Download a Checkpoint¶
First, download an SAE checkpoint from the Huggingface collection.
For instance, you can choose the SAE trained on OpenAI's CLIP ViT-B/16 with ImageNet-1K activations here.
You can use wget if you want:
wget https://huggingface.co/osunlp/SAE_CLIP_24K_ViT-B-16_IN1K/resolve/main/sae.pt
Get the Code¶
The easiest way to do this is to clone the code:
git clone https://github.com/OSU-NLP-Group/saev
You can also install the package from git if you use uv (not sure about pip or cuda):
uv add git+https://github.com/OSU-NLP-Group/saev
Or clone it and install it as an editable with pip, lik pip install -e . in your virtual environment.
Then you can do things like from saev import ....
Note
If you struggle to get saev installed, open an issue on GitHub and I will figure out how to make it easier.
Load the Checkpoint¶
import saev.nn
sae = saev.nn.load("PATH_TO_YOUR_SAE_CKPT.pt")
Now you have a pretrained SAE.
Get Activations¶
This is the hardest part. We need to:
- Pass an image into a ViT
- Record the dense ViT activations at the same layer that the SAE was trained on.
- Pass the activations into the SAE to get sparse activations.
- Do something interesting with the sparse SAE activations.
There are examples of this in the demo code: for classification and semantic segmentation.
If the permalinks change, you are looking for the get_sae_latents() functions in both files.
Below is example code to do it using the saev package.
import saev.nn
import saev.data.models
import saev.data.shards
vit_cls = saev.data.models.load_model_cls("clip")
vit = vit_cls("ViT-B-16/openai").to(device)
vit = saev.data.shards.RecordedTransformer(vit, 196, True, [10])
img_tr, _ = vit_cls.make_transforms("ViT-B-16/openai", 196)

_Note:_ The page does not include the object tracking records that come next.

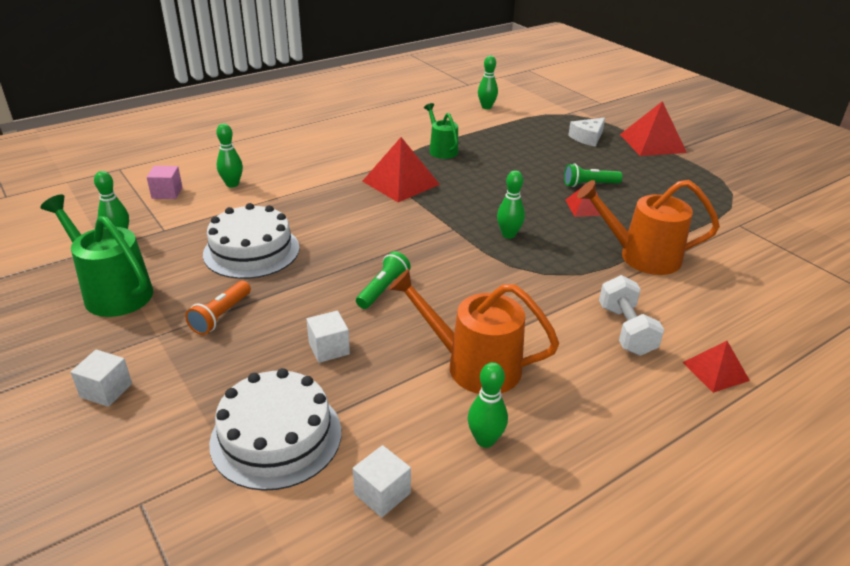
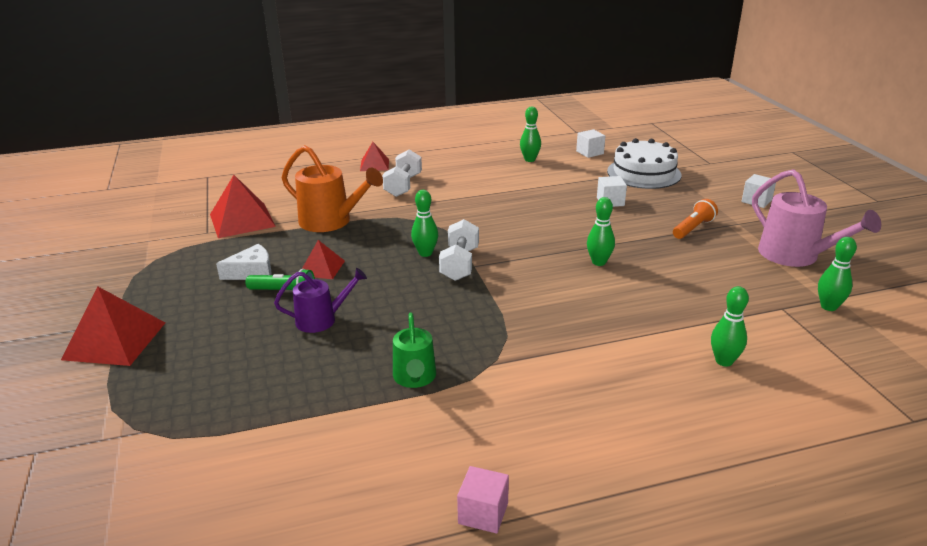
camera: 160 degrees left, 5 degrees down
(112, 292) = (795, 256): green watering can -> pink watering can
(167, 193) = (808, 360): pink cube -> pink cube (483, 513)
(251, 251) = (679, 273): white cake -> none
(383, 289) = (561, 228): green flashlight -> none
(400, 182) = (501, 329): red pyramid -> red pyramid (242, 220)
(467, 228) = (459, 264): none -> white dumbbell
(473, 365) = (517, 183): orange watering can -> none
(486, 107) = (252, 482): green bowling pin -> green bowling pin (599, 262)
(536, 171) = (321, 320): none -> purple watering can
(587, 138) = (184, 366): white cheese -> white cheese (252, 272)

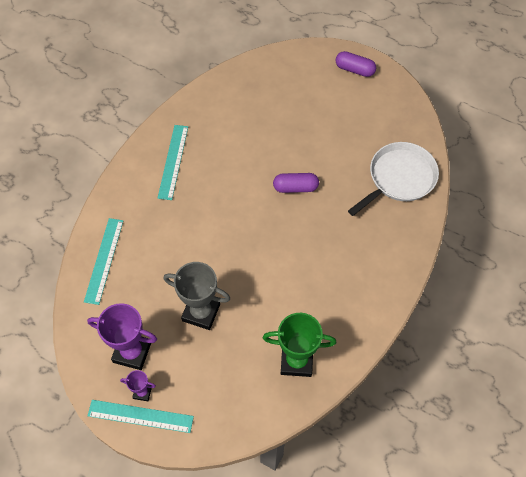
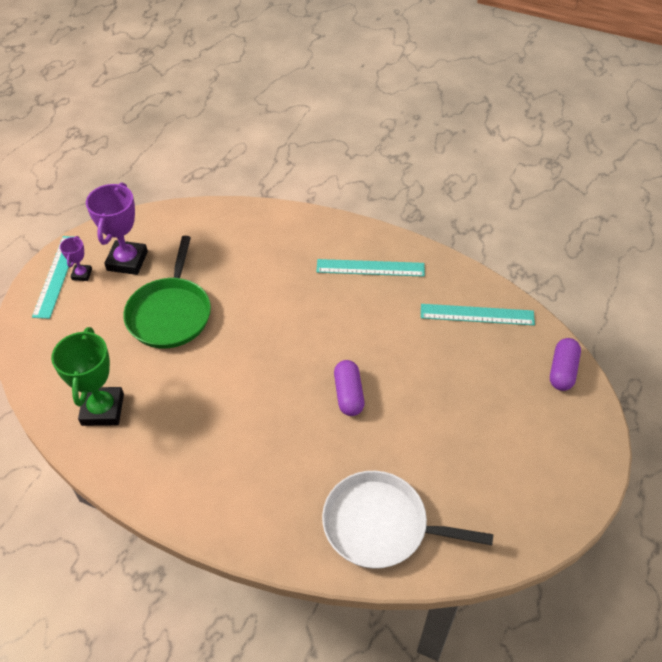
camera: 85 degrees right, 10 degrees down
(104, 260) = (235, 226): turquoise ruler -> turquoise ruler (477, 315)
(201, 312) = (170, 313): grey trophy -> green pan
(354, 69) = (572, 459): purple capsule -> purple capsule (562, 371)
(399, 178) = (381, 525): white pan -> white pan turned 150 degrees clockwise

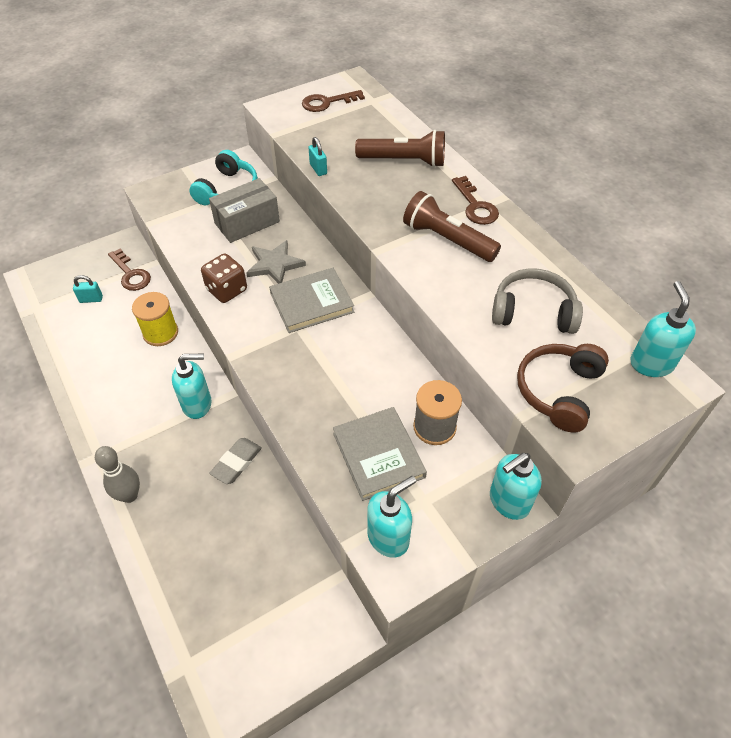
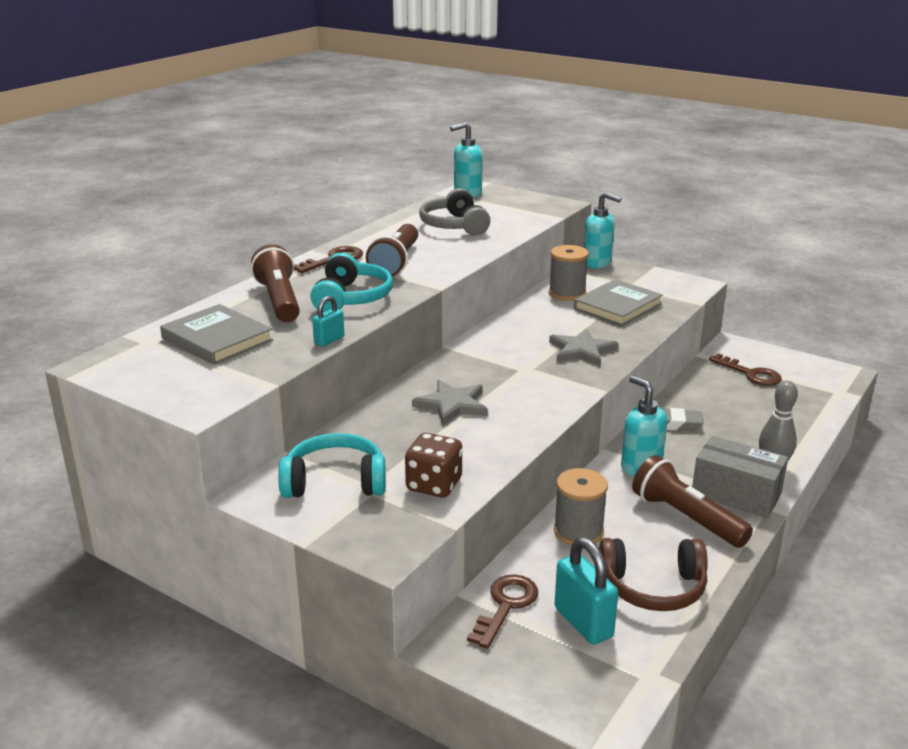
camera: 115 degrees left, 25 degrees down
(91, 299) = (583, 622): turquoise padlock -> turquoise padlock, size x1.79
(125, 397) = (686, 518): none -> brown flashlight
(160, 333) = (578, 531): yellow spool -> grey spool
(227, 290) = (519, 421): brown dice -> brown dice (434, 485)
(247, 222) = (393, 445): grey box -> grey box (736, 494)
(304, 377) = (581, 351): none -> grey star
(311, 303) = (489, 370): grey book -> grey book (217, 339)
(327, 102) = (168, 369): brown key -> brown key (750, 374)
(385, 196) = (351, 298): none -> turquoise headphones
(388, 537) = (675, 291): turquoise soap dispenser -> none
(558, 391) = (524, 212): brown headphones -> brown headphones (653, 587)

img = Image.open("example.jpg")
x = img_transform(img)
# Add a batch dimension
x = x[None, ...]
_, vit_acts = recorded_vit(x)
# Select the only layer in the batch and ignore the CLS token.
vit_acts = vit_acts[:, 0, 1:, :]
x_hat, f_x, loss = sae(vit_acts)
Now you have the reconstructed x (x_hat) and the sparse representation of all patches in the image (f_x).
You might select the dimensions with maximal values for each patch and see what other images are maximimally activating.